Teenagers these days are often surrounded by technology and during the the pandemic they got hooked to it for receiving education. However, a new study has found that it is not only for education but even for stress management that teenagers rely on technology. Published in the Clinical Psychological Science journal earlier this month, the study was led by professors of Griffith University, Queensland, Australia.
As a part of How Do You Feel project, researchers conducted in-the-moment research with adolescents living in low socio-economic areas, and lent them new iPhones to report on their technology use, cause of stress, and changes in emotions five times for one week.

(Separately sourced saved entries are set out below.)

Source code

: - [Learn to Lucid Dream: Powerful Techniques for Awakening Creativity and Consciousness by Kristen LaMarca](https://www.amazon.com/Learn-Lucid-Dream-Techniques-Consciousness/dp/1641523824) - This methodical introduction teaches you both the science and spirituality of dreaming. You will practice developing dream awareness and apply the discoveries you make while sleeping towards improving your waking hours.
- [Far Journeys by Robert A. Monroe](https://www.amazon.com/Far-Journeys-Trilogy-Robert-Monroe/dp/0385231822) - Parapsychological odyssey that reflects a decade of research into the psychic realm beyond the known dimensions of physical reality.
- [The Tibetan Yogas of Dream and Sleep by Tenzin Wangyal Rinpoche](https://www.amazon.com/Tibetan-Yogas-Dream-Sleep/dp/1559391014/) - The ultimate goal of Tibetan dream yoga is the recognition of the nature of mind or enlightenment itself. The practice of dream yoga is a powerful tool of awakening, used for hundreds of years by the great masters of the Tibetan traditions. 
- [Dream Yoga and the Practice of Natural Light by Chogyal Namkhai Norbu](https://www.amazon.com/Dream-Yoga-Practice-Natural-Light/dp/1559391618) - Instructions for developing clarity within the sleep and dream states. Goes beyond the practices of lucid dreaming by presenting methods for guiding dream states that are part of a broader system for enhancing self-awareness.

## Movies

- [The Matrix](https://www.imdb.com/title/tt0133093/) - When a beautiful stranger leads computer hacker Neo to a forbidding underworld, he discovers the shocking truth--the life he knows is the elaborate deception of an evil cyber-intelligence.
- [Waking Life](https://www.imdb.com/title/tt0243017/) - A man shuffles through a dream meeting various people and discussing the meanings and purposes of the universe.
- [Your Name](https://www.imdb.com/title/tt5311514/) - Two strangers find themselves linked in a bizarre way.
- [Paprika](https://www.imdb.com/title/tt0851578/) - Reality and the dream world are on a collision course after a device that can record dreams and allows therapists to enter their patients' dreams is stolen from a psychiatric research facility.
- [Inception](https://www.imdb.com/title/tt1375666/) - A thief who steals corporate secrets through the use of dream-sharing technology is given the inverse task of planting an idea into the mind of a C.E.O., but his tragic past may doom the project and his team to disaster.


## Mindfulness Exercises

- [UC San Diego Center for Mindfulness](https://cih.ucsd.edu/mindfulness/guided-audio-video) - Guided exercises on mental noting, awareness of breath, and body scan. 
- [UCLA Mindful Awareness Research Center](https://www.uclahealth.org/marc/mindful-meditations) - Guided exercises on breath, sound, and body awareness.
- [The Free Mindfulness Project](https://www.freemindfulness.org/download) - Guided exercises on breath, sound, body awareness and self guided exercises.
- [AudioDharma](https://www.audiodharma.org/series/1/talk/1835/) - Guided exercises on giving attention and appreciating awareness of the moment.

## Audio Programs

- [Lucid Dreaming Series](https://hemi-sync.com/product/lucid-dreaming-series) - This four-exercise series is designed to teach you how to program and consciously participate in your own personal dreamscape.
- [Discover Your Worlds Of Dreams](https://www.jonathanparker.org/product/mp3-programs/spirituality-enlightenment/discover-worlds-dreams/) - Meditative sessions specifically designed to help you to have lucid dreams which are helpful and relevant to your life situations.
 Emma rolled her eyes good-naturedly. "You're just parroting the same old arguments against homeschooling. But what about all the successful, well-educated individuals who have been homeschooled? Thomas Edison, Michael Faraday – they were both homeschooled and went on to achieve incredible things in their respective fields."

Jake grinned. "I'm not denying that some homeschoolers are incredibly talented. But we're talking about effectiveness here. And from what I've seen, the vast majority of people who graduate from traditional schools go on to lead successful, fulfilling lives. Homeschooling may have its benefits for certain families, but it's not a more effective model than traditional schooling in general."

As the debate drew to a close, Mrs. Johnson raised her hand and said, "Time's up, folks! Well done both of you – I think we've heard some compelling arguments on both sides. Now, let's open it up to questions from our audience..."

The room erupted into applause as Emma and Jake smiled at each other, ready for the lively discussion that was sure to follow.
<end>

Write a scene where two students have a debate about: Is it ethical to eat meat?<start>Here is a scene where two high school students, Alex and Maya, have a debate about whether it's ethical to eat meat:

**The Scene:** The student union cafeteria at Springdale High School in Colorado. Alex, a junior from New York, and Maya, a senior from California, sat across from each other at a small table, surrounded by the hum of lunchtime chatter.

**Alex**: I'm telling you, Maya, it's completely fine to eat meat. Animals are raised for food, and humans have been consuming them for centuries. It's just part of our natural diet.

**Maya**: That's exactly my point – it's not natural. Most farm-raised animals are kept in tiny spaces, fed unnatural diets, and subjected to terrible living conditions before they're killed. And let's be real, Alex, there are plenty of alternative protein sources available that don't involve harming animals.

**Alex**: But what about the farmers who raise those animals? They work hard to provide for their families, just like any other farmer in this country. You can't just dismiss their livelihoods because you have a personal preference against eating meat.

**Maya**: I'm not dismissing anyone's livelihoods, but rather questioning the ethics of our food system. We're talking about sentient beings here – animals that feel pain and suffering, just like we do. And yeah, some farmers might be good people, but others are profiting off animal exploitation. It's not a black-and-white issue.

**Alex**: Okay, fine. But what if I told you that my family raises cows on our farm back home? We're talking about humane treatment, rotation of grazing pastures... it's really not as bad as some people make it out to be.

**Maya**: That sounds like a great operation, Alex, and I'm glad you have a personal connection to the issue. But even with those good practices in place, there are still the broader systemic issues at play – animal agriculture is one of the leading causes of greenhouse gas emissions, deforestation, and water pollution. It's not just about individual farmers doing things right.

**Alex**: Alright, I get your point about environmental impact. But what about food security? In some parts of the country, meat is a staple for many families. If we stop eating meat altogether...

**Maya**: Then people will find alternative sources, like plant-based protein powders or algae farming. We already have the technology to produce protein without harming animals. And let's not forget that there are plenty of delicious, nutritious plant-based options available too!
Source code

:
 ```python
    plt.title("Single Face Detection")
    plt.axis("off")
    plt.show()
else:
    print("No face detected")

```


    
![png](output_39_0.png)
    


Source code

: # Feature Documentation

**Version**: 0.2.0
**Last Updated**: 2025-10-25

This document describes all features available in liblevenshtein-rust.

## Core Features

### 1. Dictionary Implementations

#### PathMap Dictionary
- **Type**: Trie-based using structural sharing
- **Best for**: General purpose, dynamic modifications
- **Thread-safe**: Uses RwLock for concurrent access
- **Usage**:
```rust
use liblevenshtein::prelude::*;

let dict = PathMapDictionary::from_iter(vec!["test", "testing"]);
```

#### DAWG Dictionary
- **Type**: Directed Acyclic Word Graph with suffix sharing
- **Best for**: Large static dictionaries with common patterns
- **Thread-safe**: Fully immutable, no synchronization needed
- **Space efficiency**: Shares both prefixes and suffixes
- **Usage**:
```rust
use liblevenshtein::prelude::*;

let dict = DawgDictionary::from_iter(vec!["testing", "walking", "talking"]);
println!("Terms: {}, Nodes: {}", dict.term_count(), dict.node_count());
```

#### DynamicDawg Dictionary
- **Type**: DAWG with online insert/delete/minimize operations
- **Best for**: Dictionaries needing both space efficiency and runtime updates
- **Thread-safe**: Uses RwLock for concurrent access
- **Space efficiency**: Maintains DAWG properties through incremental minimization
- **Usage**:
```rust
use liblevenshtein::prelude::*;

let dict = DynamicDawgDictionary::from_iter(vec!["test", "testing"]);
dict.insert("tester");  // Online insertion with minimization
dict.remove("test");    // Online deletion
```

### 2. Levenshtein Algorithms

Their observations showed that teenagers who faced daily stressors engaged in emotional support seeking, self-distraction or information seeking online activity in a moderate capacity, experienced better short-term stress relief. The study also found that the subjects also showed smaller dips in happiness and smaller surges in emotions like sadness, worry and jealousy in the hours after a stressor when they used online coping mechanisms for their stress relief.
In a statement, lead author of the study Kathryn Modecki said that since adolescents in disadvantaged settings have fewer local supports, their study sought to find out whether online engagement helped reduce their stress.
Modecki, Associate Professor at Griffith’s Menzies Health Institute Queensland and School of Applied Psychology, said the research also wanted to apply Goldilocks Hypothesis in which moderate health-seeking behaviours that are said to be beneficial turn its extreme use or non-use ineffective.
Researchers found that moderate use of online self-distraction, when placed against high or no distraction, resulted in reduced worry, jealousy and anger; while moderate amounts of online information-seeking protected teenagers against dips in sadness.
Modecki said that the online space is an unequalled resource for adolescents to seek support and information about what is troubling them as well as short-term distraction. She further mentioned that teenagers benefit from the online space when managing stressors encountered in everyday life. The Internet helps them discover “accurate information, connect with support systems and take a break from daily hassles,” said Modecki.